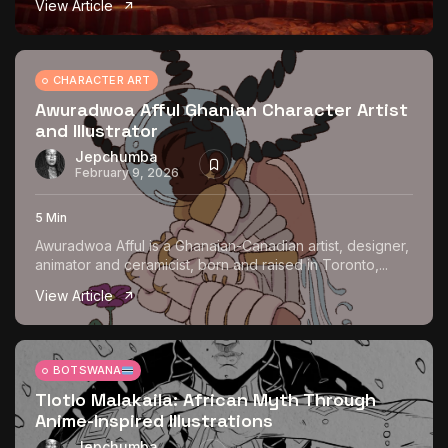
View Article
The World Is the Game:...
June 25, 2026
17 Min
CHARACTER ART
Awuradwoa Afful Ghanian Character Artist
and Illustrator
Jepchumba
February 9, 2026
5 Min
Awuradwoa Afful is a Ghanaian-Canadian artist, designer,
animator and ceramicist, born and raised in Toronto,...
View Article
BOTSWANA
Tlotlo Malakaila: African Myth Through
Anime-Inspired Illustrations
Jepchumba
======
▶ _Exercise objective_
Find the word "Awuradwoa" in the listing and copy each line that contains it.

▶ _Response_
Awuradwoa Afful Ghanian Character Artist
Awuradwoa Afful is a Ghanaian-Canadian artist, designer,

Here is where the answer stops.